Semantic Retrieval Augmented Generation With Lume

This is a project to bring Tieto's flat-file embedding storage and semantic matching capabilities to Lume's powerful document processing, generation capabilities and data model in order to produce a semantic data store that runs happily at the (freemium) edge with few resources.

That sounds like a lot, so it's easier to describe by telling you what it will let you do instead:

Add true semantic search into your document site or blog that you can fine-tune; use a free Nomic Atlas key for embedding, or (with a VPS and 256 MB of RAM) do your own embeddings. Become your own limited "Algolia"
Provide verbatim, semantic-accessible of LLM conversations through MCP interaction (using Lume's router middleware)
Provide LLMs semantically-accessible short-term memory that you host through MCP.
Easily create "Librarian" agents to narrate any given text corpus, useful for corporate assistants.

Because Tieto adds no dependencies on top of Lume, it doesn't alter the existing SOC footprint for most companies, so it's an ideal RAG for teams that just need to have access to something that works (runs fine on an old 13 chrome book, Nomic Text v2 1.3B model included!)

Requirements

If you just want semantic search, meaning you want something like a basic version of Algolia but you own 100% of the code:

You will need to have a free Nomic Atlas key, or the ability to run the open source Nomic Text v2 model.
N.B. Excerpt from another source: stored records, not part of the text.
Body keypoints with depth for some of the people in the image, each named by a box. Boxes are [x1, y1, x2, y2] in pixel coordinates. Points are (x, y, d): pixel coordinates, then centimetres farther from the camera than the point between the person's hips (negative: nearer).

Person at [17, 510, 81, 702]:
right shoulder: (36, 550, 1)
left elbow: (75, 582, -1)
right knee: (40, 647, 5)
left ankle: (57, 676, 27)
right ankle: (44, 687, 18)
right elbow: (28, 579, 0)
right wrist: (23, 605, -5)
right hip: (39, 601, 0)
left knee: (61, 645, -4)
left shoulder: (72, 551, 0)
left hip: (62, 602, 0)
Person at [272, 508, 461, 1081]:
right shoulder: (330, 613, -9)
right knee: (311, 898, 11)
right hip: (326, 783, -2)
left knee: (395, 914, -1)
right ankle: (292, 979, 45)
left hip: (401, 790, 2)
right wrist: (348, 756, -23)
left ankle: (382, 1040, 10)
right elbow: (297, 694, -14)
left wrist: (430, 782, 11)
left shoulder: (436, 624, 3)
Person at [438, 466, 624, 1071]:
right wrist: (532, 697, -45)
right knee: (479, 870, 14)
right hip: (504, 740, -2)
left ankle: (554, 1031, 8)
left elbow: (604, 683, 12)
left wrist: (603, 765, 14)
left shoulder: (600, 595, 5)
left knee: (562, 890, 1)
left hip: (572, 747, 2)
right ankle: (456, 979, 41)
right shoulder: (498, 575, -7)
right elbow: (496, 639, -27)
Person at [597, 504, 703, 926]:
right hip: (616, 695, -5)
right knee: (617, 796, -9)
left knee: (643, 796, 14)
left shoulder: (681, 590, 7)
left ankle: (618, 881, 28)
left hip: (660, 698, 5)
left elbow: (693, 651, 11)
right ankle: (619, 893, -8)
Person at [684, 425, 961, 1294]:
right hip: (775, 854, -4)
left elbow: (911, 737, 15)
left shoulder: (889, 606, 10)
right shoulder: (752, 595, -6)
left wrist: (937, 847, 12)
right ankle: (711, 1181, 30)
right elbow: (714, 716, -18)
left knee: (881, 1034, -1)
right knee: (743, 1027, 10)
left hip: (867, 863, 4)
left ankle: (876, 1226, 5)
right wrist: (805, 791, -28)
Nomic Text can be run using a quantized (.gguf) version of the model with llama.cpp to serve it at under 300MB resident size. I recommend this route if you can afford it.
You will need to be able to host a Lume site on Deno Deploy or a VPS. If you have no money for your project, you can use the free versions and get a free Nomic key. If you cen afford a VPS, you can host embedding and even completion yourself. It's up to you and your budget.

If all you want is semantic search and some MCP endpoints, all you need is access to embeddings, which can be obtained at no cost.

Retrieval-only by default. BYOM for completion, too.

If you also want completion, as in RAG (retrieval-augmented generation), then you will also need to be able to provide a completion model key and provider (Featherless, OpenRouter, OpenAI, Anthropic, Etc), or host the completion model along with the embedding model.

Current Status

Still in development and not yet functional.